The History of England

from Celts through 20th century


Category: Politics

The United Kingdom is one of the few developed countries of capitalism where a constitutional monarchy has survived with its ages-old customs, traditions and ceremonies. The British constitution, unlike that of most other countries, is not contained in any single document: there is no written constitution. It was formed partly by statute, partly by common law and partly by conventions. It can be altered by Act of Parliament, or by general agreement to create, vary or abolish a convention.

A thousand years ago, before the Norman Conquest, the Anglo-Saxon kings consulted the Great Council or Witan (an assembly of the leading wisest rich men from various districts) before taking major decisions. When the Norman Conquest took place the Witan disappeared and William I and his successors held Great Councils of the great feudal nobles instead. In 1215 the nobles forced king John to accept Magna Charta (the Great Charter) which was aimed to limit some of the powers of the king. In 1265 Simon De Montfort summoned the first parliament. Since then the so-called British constitution has evolved as a result of countless Acts of parliament. A constitutional monarch is one who can rule only with the support of parliament. The Bill of Rights (1689) was a major legal step towards constitutional monarchy. It limited the powers of monarchy to a great extent, especially on governmental, fiscal and other matters. Since 1689 the power of parliament has grown steadily, while the power of the monarch has weakened. Today the monarch reigns, though she does not rule. Being a constitutional monarch the Queen acts on the advice of her prime minister and does not make any major political decisions.

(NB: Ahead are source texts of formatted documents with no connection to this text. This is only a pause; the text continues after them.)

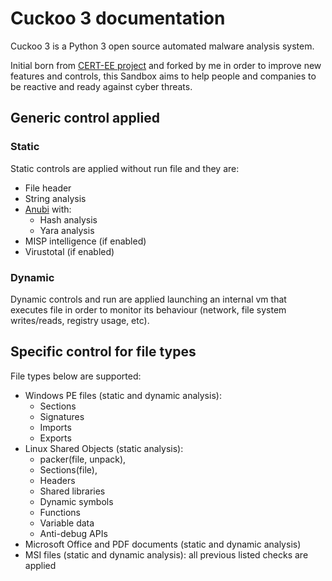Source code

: # Cuckoo 3 documentation

Cuckoo 3 is a Python 3 open source automated malware analysis system.

Initial born from [CERT-EE project](https://github.com/cert-ee/cuckoo3) and forked by me in order to improve new features and controls, this Sandbox aims to help people and companies to be reactive and ready against cyber threats.

## Generic control applied

### Static

Static controls are applied without run file and they are:
- File header
- String analysis
- [Anubi](https://github.com/kavat/anubi) with:
  - Hash analysis
  - Yara analysis 
- MISP intelligence (if enabled)
- Virustotal (if enabled)

### Dynamic

Dynamic controls and run are applied launching an internal vm that executes file in order to monitor its behaviour (network, file system writes/reads, registry usage, etc).

## Specific control for file types

File types below are supported:
- Windows PE files (static and dynamic analysis):
  - Sections
  - Signatures
  - Imports
  - Exports
- Linux Shared Objects (static analysis):
  - packer(file, unpack),
  - Sections(file),
  - Headers
  - Shared libraries
  - Dynamic symbols
  - Functions
  - Variable data
  - Anti-debug APIs
- Microsoft Office and PDF documents (static and dynamic analysis)  
- MSI files (static and dynamic analysis):
  all previous listed checks are applied

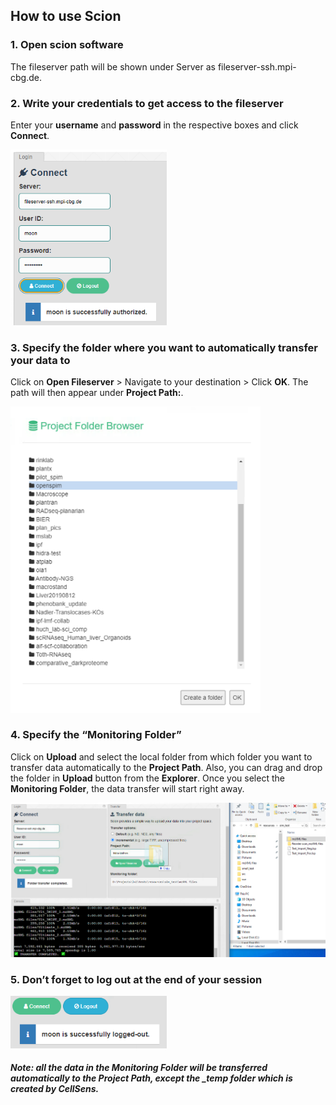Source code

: ## How to use Scion

### 1. Open scion software
The fileserver path will be shown under Server as fileserver-ssh.mpi-cbg.de.


### 2. Write your credentials to get access to the fileserver
Enter your **username** and **password** in the respective boxes and click **Connect**.

<img src="img/login.png" width="250">


### 3. Specify the folder where you want to automatically transfer your data to
Click on **Open Fileserver** > Navigate to your destination > Click **OK**. The path will then appear under **Project Path:**.

<img src="img/browser.png" width="400">


### 4. Specify the “Monitoring Folder”
Click on **Upload** and select the local folder from which folder you want to transfer data automatically to the **Project Path**. Also, you can drag and drop the folder in **Upload** button from the **Explorer**. Once you select the **Monitoring Folder**, the data transfer will start right away.

<img src="img/monitor.png" width="600">


### 5. Don’t forget to log out at the end of your session

<img src="img/logout.png" width="250">


##### Note: all the data in the Monitoring Folder will be transferred automatically to the Project Path, except the _temp folder which is created by CellSens.
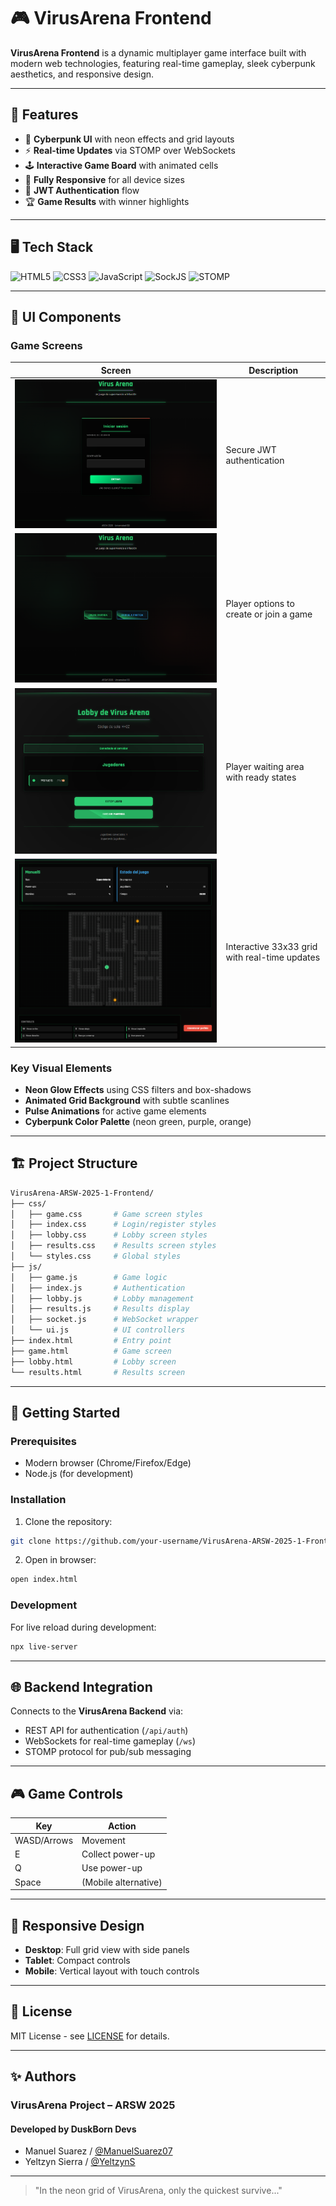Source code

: # 🎮 VirusArena Frontend

**VirusArena Frontend** is a dynamic multiplayer game interface built with modern web technologies, featuring real-time gameplay, sleek cyberpunk aesthetics, and responsive design.

---

## 🌟 Features

- 🎨 **Cyberpunk UI** with neon effects and grid layouts
- ⚡ **Real-time Updates** via STOMP over WebSockets
- 🕹️ **Interactive Game Board** with animated cells
- 📱 **Fully Responsive** for all device sizes
- 🔐 **JWT Authentication** flow
- 🏆 **Game Results** with winner highlights

---

## 🖥️ Tech Stack

![HTML5](https://img.shields.io/badge/HTML5-E34F26?style=for-the-badge&logo=html5&logoColor=white)
![CSS3](https://img.shields.io/badge/CSS3-1572B6?style=for-the-badge&logo=css3&logoColor=white)
![JavaScript](https://img.shields.io/badge/JavaScript-F7DF1E?style=for-the-badge&logo=javascript&logoColor=black)
![SockJS](https://img.shields.io/badge/SockJS-black?style=for-the-badge&logo=socket.io&logoColor=white)
![STOMP](https://img.shields.io/badge/STOMP-010101?style=for-the-badge)

---

## 🎨 UI Components

### Game Screens
| Screen                          | Description                                   |
|---------------------------------|-----------------------------------------------|
| ![Login](images/Login.png)      | Secure JWT authentication                     |
| ![PreLobby](images/PreLobby.png) | Player options to create or join a game       |
| ![Lobby](images/Lobby.png)      | Player waiting area with ready states         |
| ![Game](images/Game.png)        | Interactive 33x33 grid with real-time updates |

### Key Visual Elements
- **Neon Glow Effects** using CSS filters and box-shadows
- **Animated Grid Background** with subtle scanlines
- **Pulse Animations** for active game elements
- **Cyberpunk Color Palette** (neon green, purple, orange)

---

## 🏗️ Project Structure

```bash
VirusArena-ARSW-2025-1-Frontend/
├── css/
│   ├── game.css       # Game screen styles
│   ├── index.css      # Login/register styles
│   ├── lobby.css      # Lobby screen styles
│   ├── results.css    # Results screen styles
│   └── styles.css     # Global styles
├── js/
│   ├── game.js        # Game logic
│   ├── index.js       # Authentication
│   ├── lobby.js       # Lobby management
│   ├── results.js     # Results display
│   ├── socket.js      # WebSocket wrapper
│   └── ui.js          # UI controllers
├── index.html         # Entry point
├── game.html          # Game screen
├── lobby.html         # Lobby screen
└── results.html       # Results screen
```

---

## 🚀 Getting Started

### Prerequisites
- Modern browser (Chrome/Firefox/Edge)
- Node.js (for development)

### Installation
1. Clone the repository:
```bash
git clone https://github.com/your-username/VirusArena-ARSW-2025-1-Frontend.git
```

2. Open in browser:
```bash
open index.html
```

### Development
For live reload during development:
```bash
npx live-server
```

---

## 🌐 Backend Integration

Connects to the **VirusArena Backend** via:
- REST API for authentication (`/api/auth`)
- WebSockets for real-time gameplay (`/ws`)
- STOMP protocol for pub/sub messaging

---

## 🎮 Game Controls

| Key | Action |
|-----|--------|
| WASD/Arrows | Movement |
| E | Collect power-up |
| Q | Use power-up |
| Space | (Mobile alternative) |

---

## 📱 Responsive Design

- **Desktop**: Full grid view with side panels
- **Tablet**: Compact controls
- **Mobile**: Vertical layout with touch controls

---

## 📜 License

MIT License - see [LICENSE](LICENSE) for details.

---

## ✨ Authors
### **VirusArena Project – ARSW 2025**
#### Developed by DuskBorn Devs
- Manuel Suarez / [@ManuelSuarez07](https://github.com/ManuelSuarez07)
- Yeltzyn Sierra / [@YeltzynS](https://github.com/YeltzynS)

---

> "In the neon grid of VirusArena, only the quickest survive..."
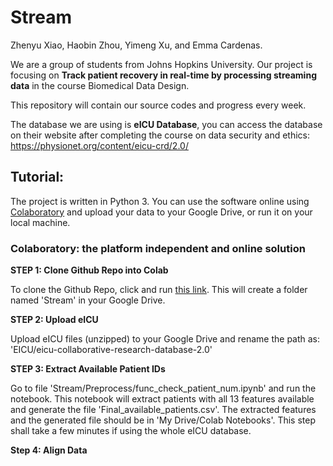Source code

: # Stream

Zhenyu Xiao, Haobin Zhou, Yimeng Xu, and Emma Cardenas.

We are a group of students from Johns Hopkins University. Our project is focusing on **Track patient recovery in real-time by processing streaming data** in the course Biomedical Data Design.

This repository will contain our source codes and progress every week.

The database we are using is **eICU Database**, you can access the database on their website after completing the course on data security and ethics: https://physionet.org/content/eicu-crd/2.0/

## <a name="Tutorial">Tutorial:</a>
The project is written in Python 3. You can use the software online using [Colaboratory](#Colaboratory) and upload your data to your Google Drive, or run it on your local machine. 

### <a name="Colaboratory">Colaboratory:</a> the platform independent and online solution

**STEP 1: Clone Github Repo into Colab**

To clone the Github Repo, click and run [this link](https://colab.research.google.com/drive/10gxtdar30BKisl2nQVtBzF25HMZpFht3?usp=drive_linkhttps://colab.research.google.com/drive/10gxtdar30BKisl2nQVtBzF25HMZpFht3?usp=drive_link). This will create a folder named 'Stream' in your Google Drive.


**STEP 2: Upload eICU**

Upload eICU files (unzipped) to your Google Drive and rename the path as: 'EICU/eicu-collaborative-research-database-2.0'


**STEP 3: Extract Available Patient IDs**

Go to file 'Stream/Preprocess/func_check_patient_num.ipynb' and run the notebook. This notebook will extract patients with all 13 features available and generate the file 'Final_available_patients.csv'. The extracted features and the generated file should be in 'My Drive/Colab Notebooks'. This step shall take a few minutes if using the whole eICU database.


**Step 4: Align Data**






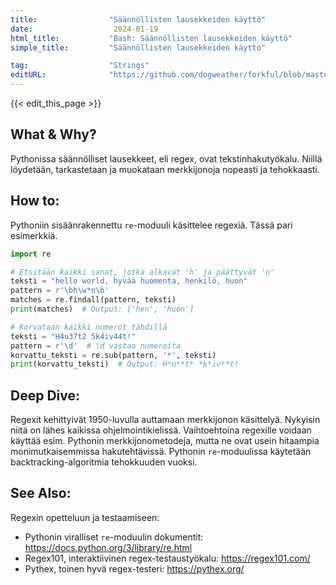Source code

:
 ```yaml
---
title:                "Säännöllisten lausekkeiden käyttö"
date:                  2024-01-19
html_title:           "Bash: Säännöllisten lausekkeiden käyttö"
simple_title:         "Säännöllisten lausekkeiden käyttö"

tag:                  "Strings"
editURL:              "https://github.com/dogweather/forkful/blob/master/content/fi/python/using-regular-expressions.md"
---
```


{{< edit_this_page >}}

## What & Why?
Pythonissa säännölliset lausekkeet, eli regex, ovat tekstinhakutyökalu. Niillä löydetään, tarkastetaan ja muokataan merkkijonoja nopeasti ja tehokkaasti.

## How to:
Pythoniin sisäänrakennettu `re`-moduuli käsittelee regexiä. Tässä pari esimerkkiä.

```Python
import re

# Etsitään kaikki sanat, jotka alkavat 'h' ja päättyvät 'n'
teksti = "hello world, hyvää huomenta, henkilö, huon"
pattern = r'\bh\w*n\b'
matches = re.findall(pattern, teksti)
print(matches)  # Output: ['hen', 'huon']

# Korvataan kaikki numerot tähdillä
teksti = "H4u37t2 5k4iv44t!"
pattern = r'\d'  # \d vastaa numeroita
korvattu_teksti = re.sub(pattern, '*', teksti)
print(korvattu_teksti)  # Output: H*u**t* *k*iv**t!
```

## Deep Dive:
Regexit kehittyivät 1950-luvulla auttamaan merkkijonon käsittelyä. Nykyisin niitä on lähes kaikissa ohjelmointikielissä. Vaihtoehtoina regexille voidaan käyttää esim. Pythonin merkkijonometodeja, mutta ne ovat usein hitaampia monimutkaisemmissa hakutehtävissä. Pythonin `re`-moduulissa käytetään backtracking-algoritmia tehokkuuden vuoksi.

## See Also:
Regexin opetteluun ja testaamiseen:

- Pythonin viralliset `re`-moduulin dokumentit: https://docs.python.org/3/library/re.html
- Regex101, interaktiivinen regex-testaustyökalu: https://regex101.com/
- Pythex, toinen hyvä regex-testeri: https://pythex.org/
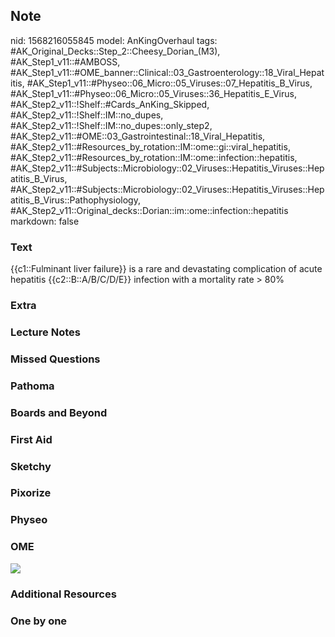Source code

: ## Note
nid: 1568216055845
model: AnKingOverhaul
tags: #AK_Original_Decks::Step_2::Cheesy_Dorian_(M3), #AK_Step1_v11::#AMBOSS, #AK_Step1_v11::#OME_banner::Clinical::03_Gastroenterology::18_Viral_Hepatitis, #AK_Step1_v11::#Physeo::06_Micro::05_Viruses::07_Hepatitis_B_Virus, #AK_Step1_v11::#Physeo::06_Micro::05_Viruses::36_Hepatitis_E_Virus, #AK_Step2_v11::!Shelf::#Cards_AnKing_Skipped, #AK_Step2_v11::!Shelf::IM::no_dupes, #AK_Step2_v11::!Shelf::IM::no_dupes::only_step2, #AK_Step2_v11::#OME::03_Gastrointestinal::18_Viral_Hepatitis, #AK_Step2_v11::#Resources_by_rotation::IM::ome::gi::viral_hepatitis, #AK_Step2_v11::#Resources_by_rotation::IM::ome::infection::hepatitis, #AK_Step2_v11::#Subjects::Microbiology::02_Viruses::Hepatitis_Viruses::Hepatitis_B_Virus, #AK_Step2_v11::#Subjects::Microbiology::02_Viruses::Hepatitis_Viruses::Hepatitis_B_Virus::Pathophysiology, #AK_Step2_v11::Original_decks::Dorian::im::ome::infection::hepatitis
markdown: false

### Text
{{c1::Fulminant liver failure}} is a rare and devastating complication of acute hepatitis {{c2::B::A/B/C/D/E}} infection with a mortality rate > 80%

### Extra


### Lecture Notes


### Missed Questions


### Pathoma


### Boards and Beyond


### First Aid


### Sketchy


### Pixorize


### Physeo


### OME
<div class="ome-widget">
  <a href=
  "https://onlinemeded.org/spa/gastroenterology/viral-hepatitis/acquire?ref=anki">
  <img src="_OME_AnkiFlashcards_Lesson_3.png"></a>
</div>

### Additional Resources


### One by one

In Britain they look to the Queen not only as their head of state, but also as the ‘symbol of their nation’s unity’. The Queen personifies the State, she is head of the executive, an integral part of legislature, head of the judiciary, the commander-in-chief of all armed forces, the ‘supreme governor’ of the established Church of England — the Anglican church and the personal Head of the Commonwealth. The United Kingdom is governed by Her Majesty’s Government in the name of the Queen.